-- Begin --

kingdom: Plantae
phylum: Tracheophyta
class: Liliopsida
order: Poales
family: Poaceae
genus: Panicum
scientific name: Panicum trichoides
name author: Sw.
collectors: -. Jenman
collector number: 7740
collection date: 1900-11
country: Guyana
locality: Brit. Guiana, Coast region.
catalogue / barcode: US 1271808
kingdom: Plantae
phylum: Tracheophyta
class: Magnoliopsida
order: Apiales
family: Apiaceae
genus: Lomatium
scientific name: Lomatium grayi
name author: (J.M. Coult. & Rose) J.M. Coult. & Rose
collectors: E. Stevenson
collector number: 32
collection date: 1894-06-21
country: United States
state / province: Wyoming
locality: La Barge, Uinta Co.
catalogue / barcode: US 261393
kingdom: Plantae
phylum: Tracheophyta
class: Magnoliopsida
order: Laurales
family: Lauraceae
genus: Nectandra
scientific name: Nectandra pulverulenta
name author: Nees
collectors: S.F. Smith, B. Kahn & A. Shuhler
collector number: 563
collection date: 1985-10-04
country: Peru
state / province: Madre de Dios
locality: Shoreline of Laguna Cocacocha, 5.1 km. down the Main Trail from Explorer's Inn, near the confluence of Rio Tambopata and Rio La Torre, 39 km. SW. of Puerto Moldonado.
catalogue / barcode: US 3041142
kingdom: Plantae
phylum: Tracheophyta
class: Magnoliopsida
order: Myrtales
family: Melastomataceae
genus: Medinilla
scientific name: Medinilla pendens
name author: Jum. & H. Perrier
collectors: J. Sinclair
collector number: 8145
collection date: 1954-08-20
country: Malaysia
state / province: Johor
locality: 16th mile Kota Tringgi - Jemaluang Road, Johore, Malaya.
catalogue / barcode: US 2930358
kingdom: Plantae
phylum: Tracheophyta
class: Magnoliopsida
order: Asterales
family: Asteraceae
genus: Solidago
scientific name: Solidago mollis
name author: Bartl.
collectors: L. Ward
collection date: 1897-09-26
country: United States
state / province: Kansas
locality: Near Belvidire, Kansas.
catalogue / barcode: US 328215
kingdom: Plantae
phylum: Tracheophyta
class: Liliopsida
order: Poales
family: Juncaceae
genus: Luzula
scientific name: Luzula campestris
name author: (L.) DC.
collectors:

-- End --

* PROBLEM STATEMENT *
Reproduce every line of the data above verbatim, changing nothing.

* RESULT BELOW *
kingdom: Plantae
phylum: Tracheophyta
class: Liliopsida
order: Poales
family: Poaceae
genus: Panicum
scientific name: Panicum trichoides
name author: Sw.
collectors: -. Jenman
collector number: 7740
collection date: 1900-11
country: Guyana
locality: Brit. Guiana, Coast region.
catalogue / barcode: US 1271808
kingdom: Plantae
phylum: Tracheophyta
class: Magnoliopsida
order: Apiales
family: Apiaceae
genus: Lomatium
scientific name: Lomatium grayi
name author: (J.M. Coult. & Rose) J.M. Coult. & Rose
collectors: E. Stevenson
collector number: 32
collection date: 1894-06-21
country: United States
state / province: Wyoming
locality: La Barge, Uinta Co.
catalogue / barcode: US 261393
kingdom: Plantae
phylum: Tracheophyta
class: Magnoliopsida
order: Laurales
family: Lauraceae
genus: Nectandra
scientific name: Nectandra pulverulenta
name author: Nees
collectors: S.F. Smith, B. Kahn & A. Shuhler
collector number: 563
collection date: 1985-10-04
country: Peru
state / province: Madre de Dios
locality: Shoreline of Laguna Cocacocha, 5.1 km. down the Main Trail from Explorer's Inn, near the confluence of Rio Tambopata and Rio La Torre, 39 km. SW. of Puerto Moldonado.
catalogue / barcode: US 3041142
kingdom: Plantae
phylum: Tracheophyta
class: Magnoliopsida
order: Myrtales
family: Melastomataceae
genus: Medinilla
scientific name: Medinilla pendens
name author: Jum. & H. Perrier
collectors: J. Sinclair
collector number: 8145
collection date: 1954-08-20
country: Malaysia
state / province: Johor
locality: 16th mile Kota Tringgi - Jemaluang Road, Johore, Malaya.
catalogue / barcode: US 2930358
kingdom: Plantae
phylum: Tracheophyta
class: Magnoliopsida
order: Asterales
family: Asteraceae
genus: Solidago
scientific name: Solidago mollis
name author: Bartl.
collectors: L. Ward
collection date: 1897-09-26
country: United States
state / province: Kansas
locality: Near Belvidire, Kansas.
catalogue / barcode: US 328215
kingdom: Plantae
phylum: Tracheophyta
class: Liliopsida
order: Poales
family: Juncaceae
genus: Luzula
scientific name: Luzula campestris
name author: (L.) DC.
collectors:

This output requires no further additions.